Parametric study of midplane gas puffing to maximize ICRF power coupling in ITER

Abstract

Abstract Midplane gas puffing close to the ion cyclotron range of frequencies (ICRF) antennae has been demonstrated to be robust in improving ICRF power coupling in current tokamaks. It is also shown in a previous study (Zhang 2019 Nucl. Mater. Energy 19 364–71) that in ITER, midplane gas puffing with a puff rate of ∼4.5 × 1022 electrons s−1 can increase the antenna loading/coupling resistance by about a factor of two. In this paper, a comprehensive parametric study has been carried out to characterize the influence of midplane gas puffing on ICRF power coupling in additional and broader range of parameter scans. The new parameter scans include the gas puff rate, the poloidal location of the gas pipe orifices (GPOs), the separatrix density, the particle perpendicular diffusion coefficient, the radial distance between the plasma and antenna as well as the antenna phasing.

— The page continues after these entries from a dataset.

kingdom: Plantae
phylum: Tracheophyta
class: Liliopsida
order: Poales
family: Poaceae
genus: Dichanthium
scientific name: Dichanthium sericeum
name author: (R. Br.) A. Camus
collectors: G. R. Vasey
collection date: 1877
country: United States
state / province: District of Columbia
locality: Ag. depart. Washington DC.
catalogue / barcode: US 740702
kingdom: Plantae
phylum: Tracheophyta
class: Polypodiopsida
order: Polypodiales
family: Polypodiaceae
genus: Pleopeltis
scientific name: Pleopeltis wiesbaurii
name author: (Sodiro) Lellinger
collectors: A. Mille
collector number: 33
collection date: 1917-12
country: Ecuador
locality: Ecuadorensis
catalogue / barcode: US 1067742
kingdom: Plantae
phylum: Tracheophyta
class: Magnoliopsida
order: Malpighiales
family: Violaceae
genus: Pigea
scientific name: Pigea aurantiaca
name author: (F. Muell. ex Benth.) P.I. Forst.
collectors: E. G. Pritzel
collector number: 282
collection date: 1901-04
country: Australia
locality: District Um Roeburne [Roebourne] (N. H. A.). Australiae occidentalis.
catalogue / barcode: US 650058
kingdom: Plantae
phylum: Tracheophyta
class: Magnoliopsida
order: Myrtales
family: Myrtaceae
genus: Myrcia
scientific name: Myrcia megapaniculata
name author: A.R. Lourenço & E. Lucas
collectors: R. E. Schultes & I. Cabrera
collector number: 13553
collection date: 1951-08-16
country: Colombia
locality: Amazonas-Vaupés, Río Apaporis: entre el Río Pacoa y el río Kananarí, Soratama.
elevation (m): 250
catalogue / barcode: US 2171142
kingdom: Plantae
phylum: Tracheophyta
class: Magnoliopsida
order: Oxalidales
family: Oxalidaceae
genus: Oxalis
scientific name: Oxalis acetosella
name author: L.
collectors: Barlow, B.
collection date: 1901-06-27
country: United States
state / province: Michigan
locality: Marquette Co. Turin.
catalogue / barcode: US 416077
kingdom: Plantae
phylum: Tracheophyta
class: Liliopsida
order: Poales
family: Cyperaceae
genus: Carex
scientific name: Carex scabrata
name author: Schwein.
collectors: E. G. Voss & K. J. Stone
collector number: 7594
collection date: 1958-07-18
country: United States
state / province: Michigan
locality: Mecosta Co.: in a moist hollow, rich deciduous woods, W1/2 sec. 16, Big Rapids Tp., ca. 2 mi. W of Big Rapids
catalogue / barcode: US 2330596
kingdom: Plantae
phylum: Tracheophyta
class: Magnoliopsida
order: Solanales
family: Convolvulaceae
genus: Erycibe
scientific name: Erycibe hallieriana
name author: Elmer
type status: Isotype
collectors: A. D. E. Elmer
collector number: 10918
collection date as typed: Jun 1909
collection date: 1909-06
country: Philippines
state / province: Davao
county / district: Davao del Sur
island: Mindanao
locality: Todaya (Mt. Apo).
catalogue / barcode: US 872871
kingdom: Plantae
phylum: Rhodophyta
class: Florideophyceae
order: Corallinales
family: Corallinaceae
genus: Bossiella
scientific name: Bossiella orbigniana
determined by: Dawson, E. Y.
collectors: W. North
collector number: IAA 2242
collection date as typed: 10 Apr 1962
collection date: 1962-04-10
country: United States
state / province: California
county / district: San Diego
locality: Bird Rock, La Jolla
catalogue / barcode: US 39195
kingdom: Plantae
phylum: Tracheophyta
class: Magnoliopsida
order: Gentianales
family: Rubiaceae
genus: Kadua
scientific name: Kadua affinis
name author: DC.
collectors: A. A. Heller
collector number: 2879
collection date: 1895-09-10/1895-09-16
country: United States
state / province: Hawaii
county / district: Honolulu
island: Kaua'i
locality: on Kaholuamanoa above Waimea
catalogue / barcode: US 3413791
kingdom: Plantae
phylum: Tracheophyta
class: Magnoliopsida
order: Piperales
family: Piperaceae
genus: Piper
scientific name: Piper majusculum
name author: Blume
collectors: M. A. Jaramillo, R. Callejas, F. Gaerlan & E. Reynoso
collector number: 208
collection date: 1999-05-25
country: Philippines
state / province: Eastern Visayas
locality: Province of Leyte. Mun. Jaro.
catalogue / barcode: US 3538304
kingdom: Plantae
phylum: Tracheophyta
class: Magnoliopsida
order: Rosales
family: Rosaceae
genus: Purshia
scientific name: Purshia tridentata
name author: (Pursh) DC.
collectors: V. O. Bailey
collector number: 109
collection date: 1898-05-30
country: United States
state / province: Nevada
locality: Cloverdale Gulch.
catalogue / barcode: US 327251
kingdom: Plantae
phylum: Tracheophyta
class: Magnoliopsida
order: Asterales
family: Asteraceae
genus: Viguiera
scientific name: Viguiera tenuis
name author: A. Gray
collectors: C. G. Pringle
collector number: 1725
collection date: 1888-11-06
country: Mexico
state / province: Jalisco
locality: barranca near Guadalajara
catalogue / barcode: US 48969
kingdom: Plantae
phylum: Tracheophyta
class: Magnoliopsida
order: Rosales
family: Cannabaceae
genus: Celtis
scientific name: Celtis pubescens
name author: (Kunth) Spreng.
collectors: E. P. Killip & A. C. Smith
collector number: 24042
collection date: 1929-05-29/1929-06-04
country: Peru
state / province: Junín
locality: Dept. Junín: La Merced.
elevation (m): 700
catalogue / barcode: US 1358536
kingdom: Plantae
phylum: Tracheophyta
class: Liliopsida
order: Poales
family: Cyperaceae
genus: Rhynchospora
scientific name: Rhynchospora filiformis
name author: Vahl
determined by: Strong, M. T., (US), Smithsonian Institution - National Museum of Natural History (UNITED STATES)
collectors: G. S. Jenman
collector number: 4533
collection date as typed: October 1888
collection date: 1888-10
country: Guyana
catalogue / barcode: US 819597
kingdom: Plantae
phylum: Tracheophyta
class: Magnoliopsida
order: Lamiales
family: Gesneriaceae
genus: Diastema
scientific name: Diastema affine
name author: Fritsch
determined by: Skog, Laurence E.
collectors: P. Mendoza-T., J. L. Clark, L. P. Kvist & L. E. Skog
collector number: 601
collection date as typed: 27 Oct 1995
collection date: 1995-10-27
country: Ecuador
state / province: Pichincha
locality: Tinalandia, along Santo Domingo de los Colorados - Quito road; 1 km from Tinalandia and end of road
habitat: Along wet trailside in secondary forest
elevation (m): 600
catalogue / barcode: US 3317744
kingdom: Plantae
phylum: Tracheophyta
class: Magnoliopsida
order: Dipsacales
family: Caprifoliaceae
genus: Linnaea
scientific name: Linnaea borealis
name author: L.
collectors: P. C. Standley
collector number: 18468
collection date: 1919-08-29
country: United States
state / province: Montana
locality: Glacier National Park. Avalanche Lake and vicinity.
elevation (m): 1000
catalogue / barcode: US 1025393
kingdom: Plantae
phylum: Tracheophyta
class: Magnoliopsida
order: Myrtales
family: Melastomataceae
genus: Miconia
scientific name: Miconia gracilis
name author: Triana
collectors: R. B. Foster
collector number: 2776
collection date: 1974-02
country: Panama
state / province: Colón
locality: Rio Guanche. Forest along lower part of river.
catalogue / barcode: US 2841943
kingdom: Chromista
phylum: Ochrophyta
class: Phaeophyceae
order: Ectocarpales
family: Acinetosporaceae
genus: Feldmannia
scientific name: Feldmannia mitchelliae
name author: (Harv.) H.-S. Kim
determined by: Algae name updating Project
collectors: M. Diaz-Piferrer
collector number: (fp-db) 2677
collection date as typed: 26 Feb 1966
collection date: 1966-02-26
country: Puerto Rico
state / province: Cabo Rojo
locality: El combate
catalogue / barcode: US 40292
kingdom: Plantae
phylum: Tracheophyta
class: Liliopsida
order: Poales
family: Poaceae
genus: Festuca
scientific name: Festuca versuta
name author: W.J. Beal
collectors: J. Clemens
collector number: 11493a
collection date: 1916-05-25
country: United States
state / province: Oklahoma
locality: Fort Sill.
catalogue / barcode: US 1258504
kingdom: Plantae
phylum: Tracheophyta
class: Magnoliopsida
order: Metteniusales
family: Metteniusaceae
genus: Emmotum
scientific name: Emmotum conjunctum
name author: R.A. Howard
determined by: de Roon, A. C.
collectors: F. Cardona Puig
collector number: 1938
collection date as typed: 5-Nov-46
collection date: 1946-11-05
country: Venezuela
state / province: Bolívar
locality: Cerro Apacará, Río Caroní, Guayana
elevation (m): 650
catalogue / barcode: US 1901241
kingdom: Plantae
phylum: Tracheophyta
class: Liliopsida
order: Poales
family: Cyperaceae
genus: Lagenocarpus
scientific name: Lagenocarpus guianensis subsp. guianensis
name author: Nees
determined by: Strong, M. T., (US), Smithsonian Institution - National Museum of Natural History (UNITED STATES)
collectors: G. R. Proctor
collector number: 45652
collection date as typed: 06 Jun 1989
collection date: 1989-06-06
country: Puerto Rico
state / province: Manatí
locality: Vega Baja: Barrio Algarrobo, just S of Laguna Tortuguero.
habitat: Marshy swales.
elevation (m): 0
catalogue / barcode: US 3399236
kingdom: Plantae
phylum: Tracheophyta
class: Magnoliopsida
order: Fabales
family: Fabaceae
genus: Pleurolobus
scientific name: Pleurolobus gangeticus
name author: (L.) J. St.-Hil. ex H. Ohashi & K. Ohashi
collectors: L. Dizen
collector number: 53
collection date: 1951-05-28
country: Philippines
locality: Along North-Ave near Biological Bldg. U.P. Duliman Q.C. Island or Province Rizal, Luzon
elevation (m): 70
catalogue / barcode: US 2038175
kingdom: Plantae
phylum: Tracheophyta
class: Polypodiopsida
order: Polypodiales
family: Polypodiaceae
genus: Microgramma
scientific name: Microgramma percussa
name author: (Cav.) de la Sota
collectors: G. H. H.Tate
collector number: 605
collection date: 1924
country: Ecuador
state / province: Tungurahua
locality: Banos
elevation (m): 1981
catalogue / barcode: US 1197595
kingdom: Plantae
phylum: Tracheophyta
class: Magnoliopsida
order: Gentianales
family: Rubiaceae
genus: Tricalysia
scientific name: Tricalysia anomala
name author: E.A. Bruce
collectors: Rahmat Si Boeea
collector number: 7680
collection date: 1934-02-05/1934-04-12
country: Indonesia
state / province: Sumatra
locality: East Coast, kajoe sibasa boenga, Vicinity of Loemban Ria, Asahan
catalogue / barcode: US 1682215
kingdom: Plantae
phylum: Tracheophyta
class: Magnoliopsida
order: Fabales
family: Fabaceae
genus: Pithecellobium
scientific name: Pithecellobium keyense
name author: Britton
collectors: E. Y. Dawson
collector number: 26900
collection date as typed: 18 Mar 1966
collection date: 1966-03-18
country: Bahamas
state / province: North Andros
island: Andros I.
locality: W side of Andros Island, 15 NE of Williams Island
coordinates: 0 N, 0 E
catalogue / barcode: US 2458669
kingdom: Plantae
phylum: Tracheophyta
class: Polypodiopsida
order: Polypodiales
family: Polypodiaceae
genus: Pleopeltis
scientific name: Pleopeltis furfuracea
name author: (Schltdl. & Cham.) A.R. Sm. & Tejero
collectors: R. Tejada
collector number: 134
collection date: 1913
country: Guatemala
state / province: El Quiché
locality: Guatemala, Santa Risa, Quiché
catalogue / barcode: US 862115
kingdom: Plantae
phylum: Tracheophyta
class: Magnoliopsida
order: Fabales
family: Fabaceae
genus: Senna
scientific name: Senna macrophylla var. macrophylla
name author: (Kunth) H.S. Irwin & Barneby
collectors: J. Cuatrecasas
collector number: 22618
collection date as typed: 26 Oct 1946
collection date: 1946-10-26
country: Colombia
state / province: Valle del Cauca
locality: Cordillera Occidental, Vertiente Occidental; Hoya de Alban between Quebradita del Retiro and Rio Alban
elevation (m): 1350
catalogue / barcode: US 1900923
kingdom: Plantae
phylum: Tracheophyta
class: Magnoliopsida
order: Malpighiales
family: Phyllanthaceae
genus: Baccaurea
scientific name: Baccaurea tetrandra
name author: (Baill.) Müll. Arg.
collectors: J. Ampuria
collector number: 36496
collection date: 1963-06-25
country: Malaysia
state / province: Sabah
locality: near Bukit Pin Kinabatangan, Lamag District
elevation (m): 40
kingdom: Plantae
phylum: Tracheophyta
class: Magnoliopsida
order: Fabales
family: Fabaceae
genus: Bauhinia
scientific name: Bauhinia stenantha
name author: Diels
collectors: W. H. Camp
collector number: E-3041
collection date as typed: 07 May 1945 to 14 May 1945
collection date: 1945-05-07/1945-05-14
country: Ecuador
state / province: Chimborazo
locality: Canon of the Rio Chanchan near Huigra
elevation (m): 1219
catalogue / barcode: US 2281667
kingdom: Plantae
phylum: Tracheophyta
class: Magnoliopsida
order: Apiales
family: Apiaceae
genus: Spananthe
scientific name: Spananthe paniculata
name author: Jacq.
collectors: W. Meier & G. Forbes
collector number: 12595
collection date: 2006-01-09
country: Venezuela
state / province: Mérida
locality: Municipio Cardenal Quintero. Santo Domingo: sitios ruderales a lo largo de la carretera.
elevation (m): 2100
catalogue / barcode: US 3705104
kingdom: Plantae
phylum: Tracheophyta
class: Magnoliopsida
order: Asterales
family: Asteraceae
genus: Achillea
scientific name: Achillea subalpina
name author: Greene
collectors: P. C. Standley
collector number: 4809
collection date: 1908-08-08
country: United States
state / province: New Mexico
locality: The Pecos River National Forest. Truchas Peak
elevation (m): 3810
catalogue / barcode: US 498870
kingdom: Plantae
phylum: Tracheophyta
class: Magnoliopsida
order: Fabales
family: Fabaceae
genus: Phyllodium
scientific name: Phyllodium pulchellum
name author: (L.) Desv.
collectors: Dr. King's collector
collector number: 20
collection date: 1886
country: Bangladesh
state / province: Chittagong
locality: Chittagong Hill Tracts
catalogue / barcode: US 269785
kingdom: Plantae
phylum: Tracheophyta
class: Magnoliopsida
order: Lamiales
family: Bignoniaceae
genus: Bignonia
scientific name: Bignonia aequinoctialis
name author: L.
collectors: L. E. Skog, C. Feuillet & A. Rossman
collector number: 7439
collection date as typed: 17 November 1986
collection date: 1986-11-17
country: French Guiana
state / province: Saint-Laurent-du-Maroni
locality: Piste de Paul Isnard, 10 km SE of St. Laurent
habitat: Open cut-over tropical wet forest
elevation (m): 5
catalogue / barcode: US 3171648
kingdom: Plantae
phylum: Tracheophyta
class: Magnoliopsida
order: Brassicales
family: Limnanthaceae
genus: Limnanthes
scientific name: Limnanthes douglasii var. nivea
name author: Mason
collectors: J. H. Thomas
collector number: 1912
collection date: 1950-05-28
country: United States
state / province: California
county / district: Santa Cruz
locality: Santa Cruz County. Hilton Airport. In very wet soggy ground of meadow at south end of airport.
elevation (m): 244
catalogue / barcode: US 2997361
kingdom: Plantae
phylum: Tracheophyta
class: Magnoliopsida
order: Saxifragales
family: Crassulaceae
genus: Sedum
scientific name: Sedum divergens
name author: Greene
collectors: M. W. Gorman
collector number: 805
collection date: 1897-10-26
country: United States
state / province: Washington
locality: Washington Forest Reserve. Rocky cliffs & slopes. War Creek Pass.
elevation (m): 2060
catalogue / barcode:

The 3D edge plasma fluid and neutral transport code EMC3-EIRENE code has been used to simulate the 3D distributions of plasma density in the presence of gas puffing, which are then used in the antenna code ANTITER II to calculate the antenna coupling. The simulation results indicate that the ITER ICRF local midplane gas injection layout (with the GPOs located on one side of each antenna port) increases the ICRF power coupling significantly in all studied plasma scenarios and antenna parameters. We are hence confident that the chosen layout for the ICRF local gas injection on ITER is appropriate. We are also confident that the ITER local gas injection will allow boosting the ICRF coupling with all studied plasma conditions and antenna phasings.